Welcome! This forum has a treasure trove of great info – Scouters helping Scouters! Just a heads up, though - all content, information, and opinions shared on this forum are those of the author, not the BSA.
I have figured out how to create a report that essentially produces a back-up export of our entire ScoutBook database (see screenshot), except that it doesn’t include the secondary email addresses I’ve added for some parents.
Thank you for the suggestion. I just tried all of the reports listed under Quick Exports, and none of them contain any email addresses–primary or secondary.
But, please tell me more about your statement “the parents do not need a scoutbook account to receive emails”. How can I put email addresses into ScoutBook for people who do not have accounts? (This sounds like it would solve my problem without the need for using secondary email addresses, but I don’t understand how to do it.)

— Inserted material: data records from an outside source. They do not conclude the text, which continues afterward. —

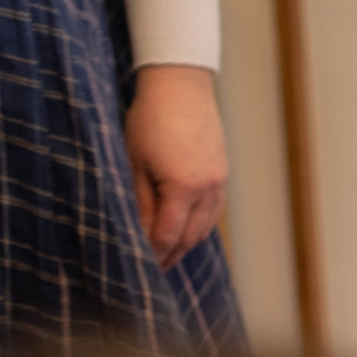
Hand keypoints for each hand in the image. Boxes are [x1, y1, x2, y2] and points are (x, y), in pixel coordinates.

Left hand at [125, 65, 227, 268]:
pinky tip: (185, 230)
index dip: (152, 254)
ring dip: (186, 244)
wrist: (180, 85)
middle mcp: (208, 189)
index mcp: (183, 187)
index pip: (167, 235)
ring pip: (205, 227)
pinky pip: (213, 212)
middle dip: (170, 256)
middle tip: (151, 271)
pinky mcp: (222, 173)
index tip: (137, 266)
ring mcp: (219, 182)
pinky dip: (199, 226)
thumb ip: (140, 202)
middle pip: (190, 237)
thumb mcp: (134, 162)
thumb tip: (138, 233)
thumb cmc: (150, 118)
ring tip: (167, 256)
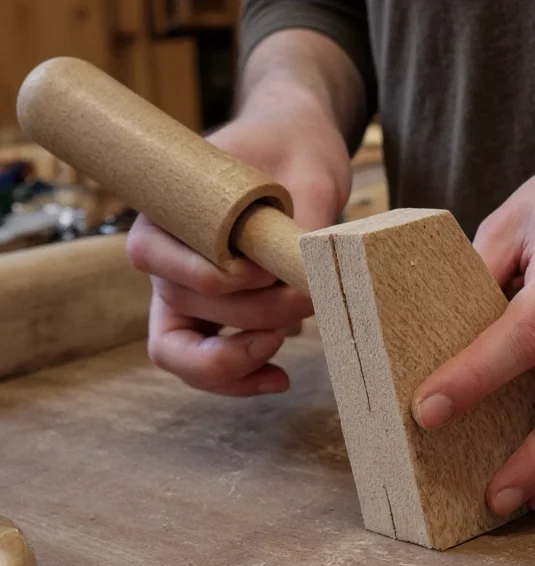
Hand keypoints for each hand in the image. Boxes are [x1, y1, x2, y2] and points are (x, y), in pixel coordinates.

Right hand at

@edavignon@Stephen_Hornak No, that is the problem. Only one of the parents has created an account (whether in my.scouting.org or ScoutBook), and they ask me to include their spouse on all emails. Since their spouse doesn’t have an account, I add the spouse’s email as a secondary email to the parent that does have an account. However, now I can’t export those secondary emails.
I would like to be able to create accounts for these spouses, so I can enter their name, email, cellphone etc, and keep track of them for my contact purposes, but I don’t have the ability to add someone to my.scouting.org or ScoutBook. They have to add themselves, and they don’t want to.
Honestly, this sounds like a situation where the unit needs to have a conversation with the families and explain how the system works, and that to get the emails/have access they each need their own my.scouting accounts. Maybe offer to set up a laptop or two at one of the unit meetings and have the parents come by and set up their own my.scouting accounts with the assistance of a couple of experienced scouters who can walk them through the process? They may be in a situation where they have to decide whether they want to hold the line on not setting up an account (and then not get emails) or setting up an account so they can get emails. The system can’t practically accommodate every variant of personal preferences, even when they might be otherwise reasonable.
@DonovanMcNeil@CharleyHamilton Thank you for the advice on getting parents to create their own accounts. I recognize that would be ideal. However, it is not the topic of this discussion, because I have a workaround: I am putting the other spouse’s email address into the secondary email address field of the parent with an account.
The issue for which I am asking for help is that I am not able to see the secondary addresses when I export the data. This sounds like a bug to me, but maybe I’m just doing it wrong? If anyone knows how to make an export, build a report, etc, that contains secondary email addresses, please tell me. Otherwise, I will report this as a bug in ScoutBook, because I think ScoutBook’s export function should include all data in the database.
Scoutbook Plus only sends messages to the primary e-mail address of Leaders, Scouts and parents with relationships to the Scout. Secondary e-mail is never used.
The only way to be able to send an e-mail to both parents is for them both to have a relationship to the Scout in the Scouting America systems. In order to do this they need an Scouting America Member ID and the way to obtain one is to create a my.scouting.org ID.
what you are doing does nothing - then the 2nd email just becomes non-primary - and the system only uses the primary email.
Scoutbook Plus only sends messages to the primary e-mail address of Leaders, Scouts and parents with relationships to the Scout. Secondary e-mail is never used.
The only way to be able to send an e-mail to both parents is for them both to have a relationship to the Scout in the Scouting America systems. In order to do this they need an Scouting America Member ID and the way to obtain one is to create a my.scouting.org ID.
Well, crap. You’re right. I just tested it by adding a secondary email to my own account and sending myself a message, and the secondary email doesn’t receive anything.
I’ll try to encourage the second spouses to set up their own accounts, but it looks like I’ll be maintaining a list of email addresses that I need to forward everything to.